BAHÇECİ'NİN HİKÂYESİ

Göçmen, Bahçeci’nin Marmara Üniversitesi Basın Yayın Yüksek Okulu öğrencisi ve Türkiye Öğrenci Dernekleri Federasyonu başkanı olduğunu hatırlattı.  Bahçeci’nin politik kimliği nedeniyle polisler tarafından defalarca gözaltına alındığını ve ağır işkenceler maruz kaldığını aktaran Göçmen, arkadaşı için yapılan son baskının 1993 yılında Avcılar’daki evine düzenlendiğini belirtti.
Göçmen o dönem yaşananları şöyle aktardı:

 “1993 yılından itibaren polis tarafından aranmaya başladı. Bahçeci Ailesinin Avcılar’daki evine polis baskınlar düzenledi. Bu nedenle İsmail evden ayrıldı. Kardeşi, İsmail’e acil durumlarda kendisine haber ulaştırması için bir arkadaşının işyeri telefonunu verdi. 24 Aralık 1994 tarihinde Bahçeci Ailesini telefonla arayan ve kendisini İsmail’in arkadaşı olarak tanıtan bir kişi, İsmail'in siyasi şube polisleri tarafından gözaltına alındığı haberini verdi.  Baba Şeyhmus Bahçeci, Gayrettepe Emniyet Müdürlüğüne ve DGM İstanbul Cumhuriyet Başsavcılığına başvurdu ancak Bahçeci’nin gözaltına alındığının inkâr edildi.”
Göçmen, 24 Aralık’tan sonra Bahçeci ve ailesinin evine bir daha polis baskını yapılmadığını sözlerine ekleyerek, “Kardeşinin İsmail’e telefonunu verdiği arkadaşının işyeri, polis tarafından basıldı. ‘Yakalanan bir örgüt mensubunun üzerinde telefon numaranız çıktı’ denilerek işyeri sahibi gözaltına alındı. Gözaltına alınan M. Y.’nin de içinde olduğu bazı kişiler emniyette sorgudayken ‘Seni de İsmail Bahçeci gibi kaybederiz’ diye tehdit edildiklerini açıkladı. Fatma ve Şeyhmus Bahçeci, devletin her kademesinde oğullarını aradı. Başbakan Çiller ve Cumhurbaşkanı Demirel onların randevu talebini kabul etmedi. Görüştükleri İnsan Haklarından Sorumlu Devlet Bakanı Azimet Köylüoğlu, İsmail'in işkence ile öldürülüp bir çukura atılmış olabileceğini söyledi” dedi.
Dönemin İçişleri Bakanı Nahit Menteşe, “Dua edin de oğlunuz polislerin elinde olsun. Araştırıp size haber vereceğim" diyerek aileyi hiç aramadığını ifade eden Göçmen, “Milletvekili Mahmut Alınak 24 Ocak 1995 tarihli meclis oturumunda yaptığı konuşmada, ‘İsmail Bahçeci’nin annesi ‘Çocuğumu istiyorum!’ diye feryat ediyor. Bu feryadı ben buraya taşıyorum. Bu insan gözaltında kaybolmuştur, bu insan bulunmalıdır’ diyerek İsmail’in gözaltında kaybedilmesini Türkiye Büyük Millet Meclisi’nin gündemine getirdi. İsmail’in arkadaşları, İHD ve Af Örgütü düzenledikleri kampanyalarla konuyu ülke ve dünya kamuoyuna taşıdılar. Ancak İsmail’in gözaltına alındığı kayıtlara geçirilmedi. Bugüne kadar akıbeti ve nerede olduğu konusunda hiçbir bilgi verilmedi. Onu kaybedenlere suçlarını gizleme ve sorumluluktan kaçma imkanı sağlandı” dedi.
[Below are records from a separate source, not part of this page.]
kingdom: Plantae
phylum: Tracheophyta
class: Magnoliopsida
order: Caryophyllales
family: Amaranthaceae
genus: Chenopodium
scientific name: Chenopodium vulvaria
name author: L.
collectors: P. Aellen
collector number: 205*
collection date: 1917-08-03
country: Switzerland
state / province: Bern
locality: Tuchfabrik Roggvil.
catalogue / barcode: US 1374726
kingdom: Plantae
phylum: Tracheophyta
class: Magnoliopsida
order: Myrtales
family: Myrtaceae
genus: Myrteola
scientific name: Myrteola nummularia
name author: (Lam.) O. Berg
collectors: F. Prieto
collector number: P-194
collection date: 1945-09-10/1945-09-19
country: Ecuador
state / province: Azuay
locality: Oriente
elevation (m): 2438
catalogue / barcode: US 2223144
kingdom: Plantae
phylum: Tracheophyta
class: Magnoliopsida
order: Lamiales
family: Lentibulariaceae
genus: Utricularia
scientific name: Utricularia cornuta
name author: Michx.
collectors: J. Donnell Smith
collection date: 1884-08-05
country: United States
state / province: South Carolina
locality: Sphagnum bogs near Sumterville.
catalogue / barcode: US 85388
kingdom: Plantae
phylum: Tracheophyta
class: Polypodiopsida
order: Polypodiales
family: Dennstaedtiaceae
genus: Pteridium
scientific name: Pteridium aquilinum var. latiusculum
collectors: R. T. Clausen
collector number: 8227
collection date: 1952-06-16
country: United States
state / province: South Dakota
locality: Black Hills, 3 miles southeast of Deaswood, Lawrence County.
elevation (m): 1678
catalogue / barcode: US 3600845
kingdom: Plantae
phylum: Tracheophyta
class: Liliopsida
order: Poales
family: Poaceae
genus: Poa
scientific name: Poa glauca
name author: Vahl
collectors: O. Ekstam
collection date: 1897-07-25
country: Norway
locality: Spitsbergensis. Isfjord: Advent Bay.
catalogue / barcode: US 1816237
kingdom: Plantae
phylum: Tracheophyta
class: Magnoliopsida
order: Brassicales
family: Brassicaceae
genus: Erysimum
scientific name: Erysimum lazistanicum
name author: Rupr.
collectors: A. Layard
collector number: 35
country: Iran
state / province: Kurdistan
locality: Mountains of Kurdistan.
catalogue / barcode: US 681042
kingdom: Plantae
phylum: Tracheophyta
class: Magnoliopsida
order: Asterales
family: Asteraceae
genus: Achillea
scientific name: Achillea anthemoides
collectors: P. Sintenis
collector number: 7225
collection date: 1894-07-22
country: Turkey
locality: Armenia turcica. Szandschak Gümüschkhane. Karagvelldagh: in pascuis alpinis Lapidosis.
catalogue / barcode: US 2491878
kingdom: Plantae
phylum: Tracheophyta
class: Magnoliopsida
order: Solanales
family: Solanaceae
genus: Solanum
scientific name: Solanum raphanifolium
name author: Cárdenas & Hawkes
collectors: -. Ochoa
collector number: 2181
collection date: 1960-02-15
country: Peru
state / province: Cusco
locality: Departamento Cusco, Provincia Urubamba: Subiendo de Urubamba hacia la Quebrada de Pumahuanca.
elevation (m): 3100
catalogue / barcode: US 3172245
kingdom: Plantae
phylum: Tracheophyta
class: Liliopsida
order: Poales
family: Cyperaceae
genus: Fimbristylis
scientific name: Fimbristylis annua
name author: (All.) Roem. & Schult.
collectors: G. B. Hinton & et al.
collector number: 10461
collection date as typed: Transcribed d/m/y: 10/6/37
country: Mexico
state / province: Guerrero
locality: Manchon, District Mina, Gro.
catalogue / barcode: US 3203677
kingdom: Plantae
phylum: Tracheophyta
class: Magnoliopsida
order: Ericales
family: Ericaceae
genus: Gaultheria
Bahçeci Ailesi'nin de müdahil olduğu, Ankara JİTEM davasının Ankara 1’inci Ağır Ceza Mahkemesi’nde devam ettiğini dile getiren Göçmen, “20 Ocak 2023’de görülecek duruşmada İsmail Bahçeci ve dosyada adı geçen tüm kaybedilen, katledilenler için hukuka ve adalete uygun bir karar tesis edilmeli, sanıklar insanlığa karşı suç kapsamında cezalandırılmalıdır” ifadelerini kullandı.